Die dunkle Kammer ist ein reiches Buch, ein Buch mit dem man sich sehr lange beschäftigen kann und dafür muss man nicht einmal an Perec oder seinem Werk im Besonderen interessiert sein. Wobei auch der- oder diejenige auf seine/ihre Kosten kommt, zumal das Nachwort sich sehr gelungen zu Perecs Werk auslässt (und dabei vielleicht ein bisschen zu wenig zu “Die dunkle Kammer”).

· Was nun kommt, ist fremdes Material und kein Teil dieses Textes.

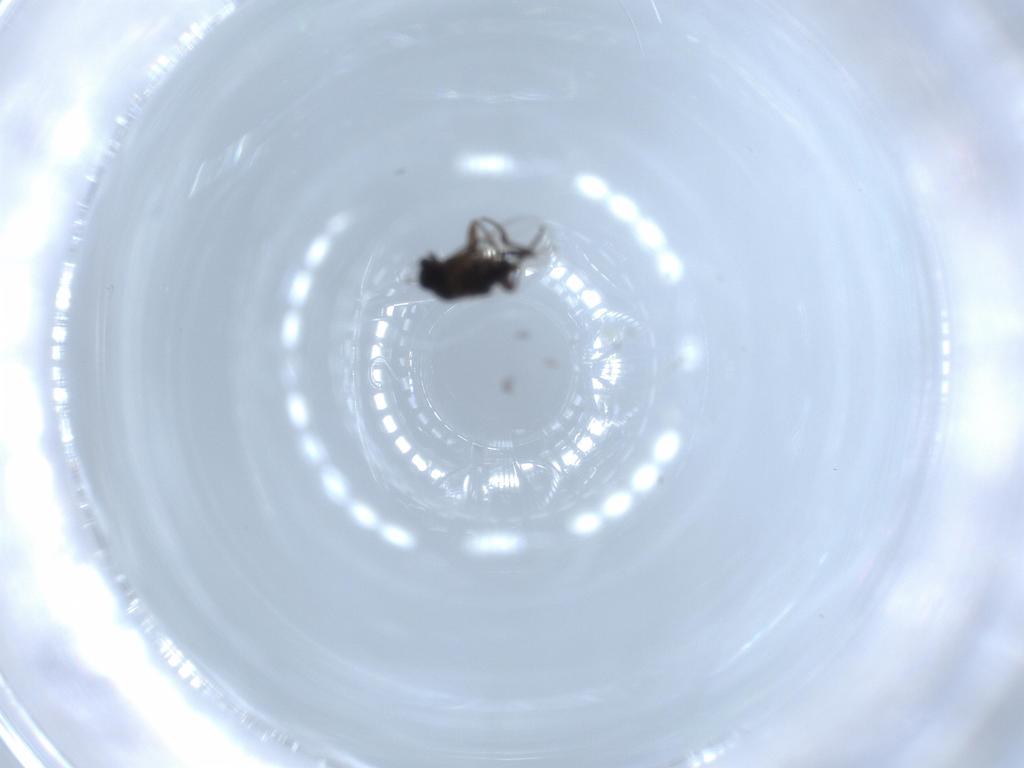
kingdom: Animalia
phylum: Arthropoda
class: Insecta
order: Diptera
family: Phoridae
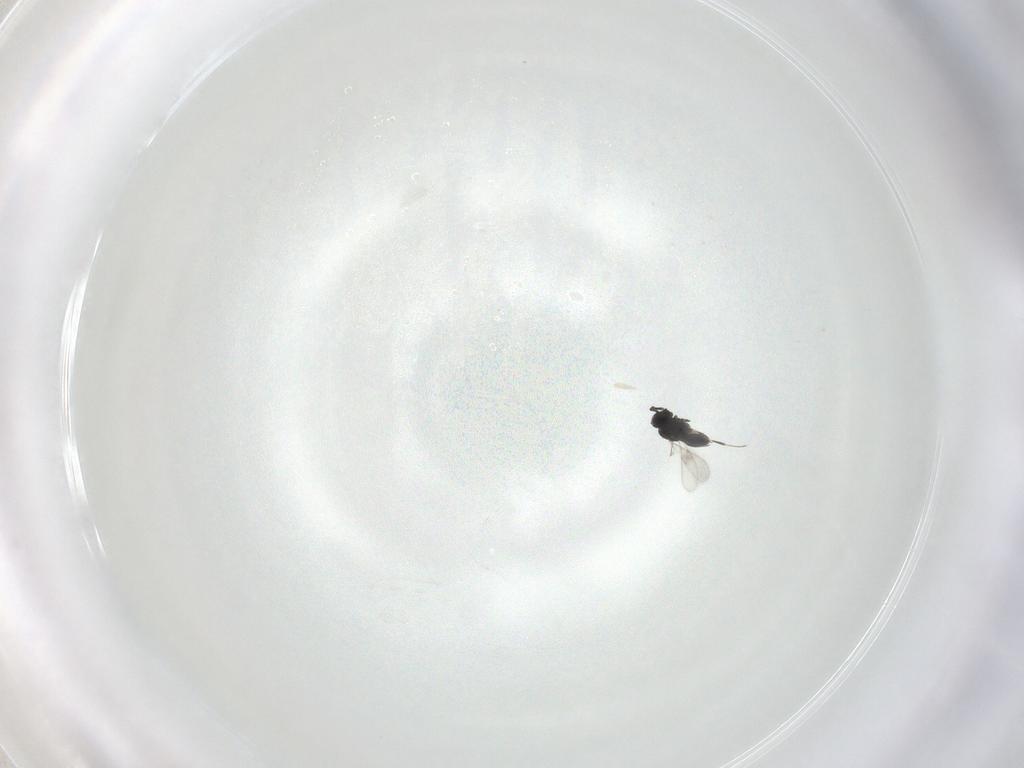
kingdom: Animalia
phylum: Arthropoda
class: Insecta
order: Hymenoptera
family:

Für alle, die sich für den Traum interessieren, für das Wartende, Schlummernde, das erwacht, wenn wir einschlafen, eingefasst und durchdrungen von den Symbolen unseres ganzen Lebens und doch nur in unordentliche Zustände gekleidet, denen wird dieses Buch ein Schatz sein. Jorge Luis Borges zitierte einmal Arthur Schopenhauer mit dem Satz: “Wach sein heißt, das Buch des Lebens lesen, Träumen heißt, darin zu blättern.”